Decker R S, Mohrenweiser H W
Mol Cell Biochem. 1986 Jun;71(1):31-44. doi: 10.1007/BF00219326.
Proliferating cells derived from hominoid species contain electrophoretically separable forms of triosephosphate isomerase (TPI), including a constitutive isozyme and major and minor cell proliferation specific isozymes. Genetic studies have shown that the constitutive and inducible isozymes are products of the same structural gene. A procedure has been developed for the rapid isolation of the constitutive and major proliferation specific TPI isozymes from human lymphoblastoid B cells. [35S]methionine labeled isozymes were purified through several steps of polyacrylamide gel electrophoresis in sufficient quantities for turnover studies and preliminary structural analysis. The intact isozymes were subjected to 23 steps of automated Edman degradation; both preparations yield a [35S] PTH-methionine only at cycle 14, as expected if the protein is TPI. Neither isozyme contains a blocked NH2-terminus and length heterogeneity at the amino terminal does not exist. A comparison of the two purified isozymes on 2-D PAGE confirms that the constitutive isozyme consists of only type 1 subunits while the major proliferation specific isozyme is composed of a type 1 subunit and a unique type 2 subunit. The type 1 and type 2 subunits differ by at least four charge units under native, nondenaturing conditions of electrophoresis but do not differ in molecular mass. The difference between the type 1 and type 2 subunits is covalent, as the difference in isoelectric point between the two subunits is stable to both 2% SDS and 8 M urea. The expression of TPI-2 does not correlate with the existence of the labile asparagine residues. Turnover studies indicate that the level of each subunit is regulated by differences in rates of synthesis rather than degradation but a precursor-product relationship between the subunits was not observed. Thus the mechanism for synthesis of TPI-2 must operate either during mRNA processing or nascent peptide synthesis and then only in cells from hominoid species.

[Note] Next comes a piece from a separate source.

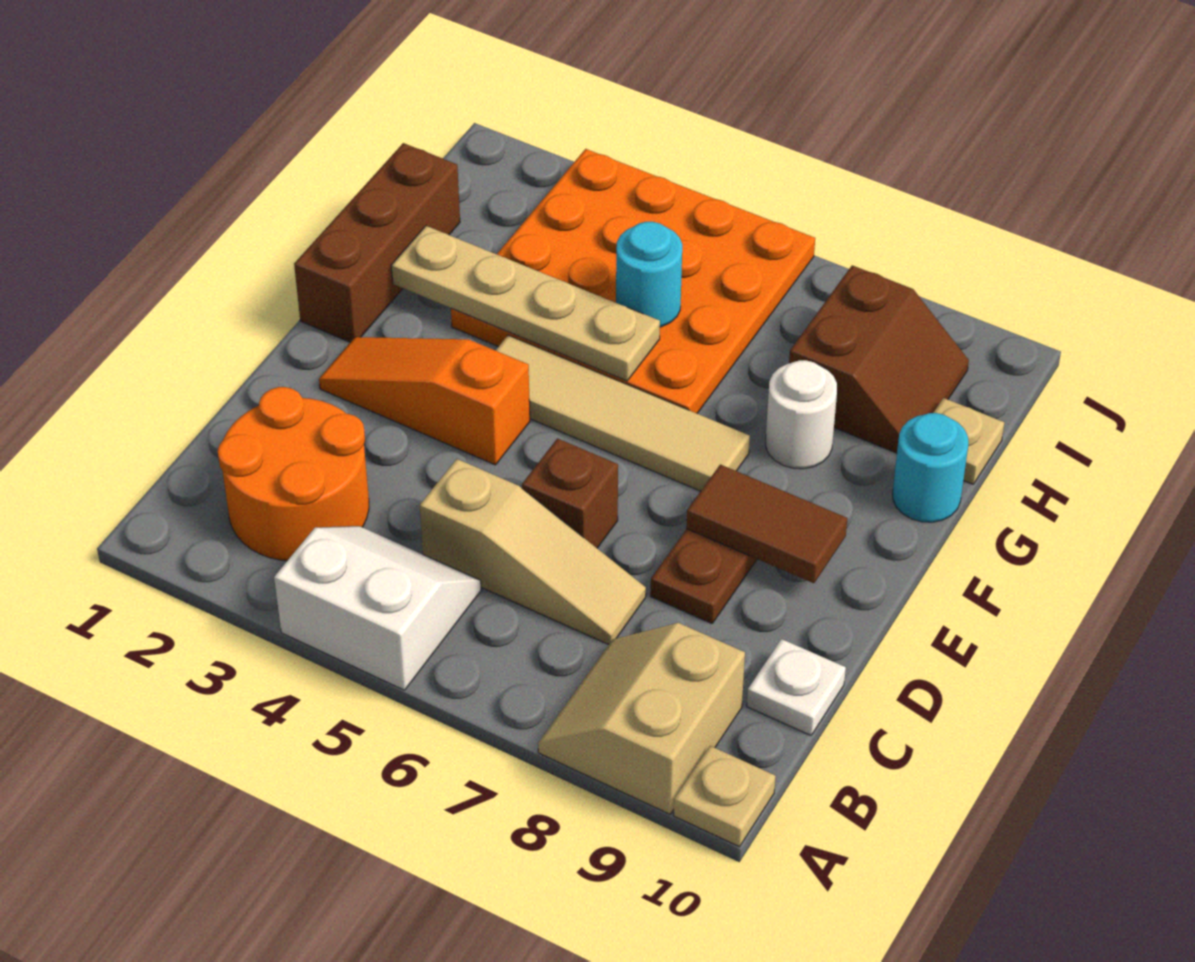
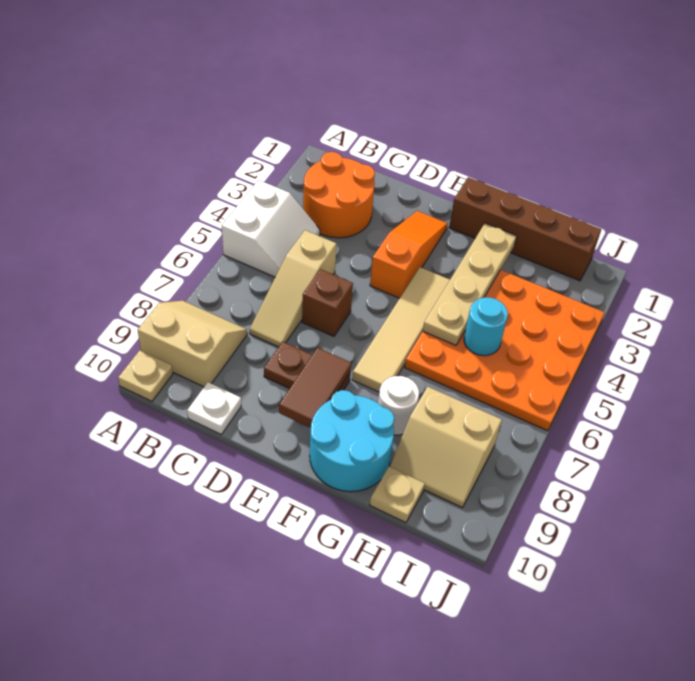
brown 1x3 brick [294,143,460,342] -> brown 1x4 brick [449,177,601,281]
cyan 1x1 round brick [893,413,968,522] -> cyan 2x2 round brick [310,390,394,492]
brown 2x2 slope [789,265,969,453] -> tan 2x2 slope [390,387,502,508]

源自类人猿物种的增殖细胞含有电泳可分离的磷酸丙糖异构酶(TPI)形式,包括一种组成型同工酶以及主要和次要的细胞增殖特异性同工酶。遗传学研究表明,组成型和诱导型同工酶是同一结构基因的产物。现已开发出一种从人淋巴母细胞B细胞中快速分离组成型和主要增殖特异性TPI同工酶的方法。通过聚丙烯酰胺凝胶电泳的几个步骤纯化了[35S]甲硫氨酸标记的同工酶,其数量足以进行周转研究和初步结构分析。完整的同工酶经过23步自动Edman降解;两种制剂仅在第14个循环产生[35S]PTH-甲硫氨酸,正如预期该蛋白为TPI时的情况。两种同工酶均不含有封闭的NH2末端,并且在氨基末端不存在长度异质性。在二维聚丙烯酰胺凝胶电泳上对两种纯化的同工酶进行比较证实,组成型同工酶仅由1型亚基组成,而主要增殖特异性同工酶由1型亚基和独特的2型亚基组成。在天然、非变性电泳条件下,1型和2型亚基的电荷至少相差四个单位,但分子量没有差异。1型和2型亚基之间的差异是共价的,因为两个亚基之间的等电点差异对2%十二烷基硫酸钠和8M尿素均稳定。TPI-2的表达与不稳定天冬酰胺残基的存在无关。周转研究表明,每个亚基的水平是由合成速率而非降解速率的差异调节的,但未观察到亚基之间的前体-产物关系。因此,TPI-2的合成机制必须在mRNA加工或新生肽合成过程中起作用,并且仅在类人猿物种的细胞中起作用。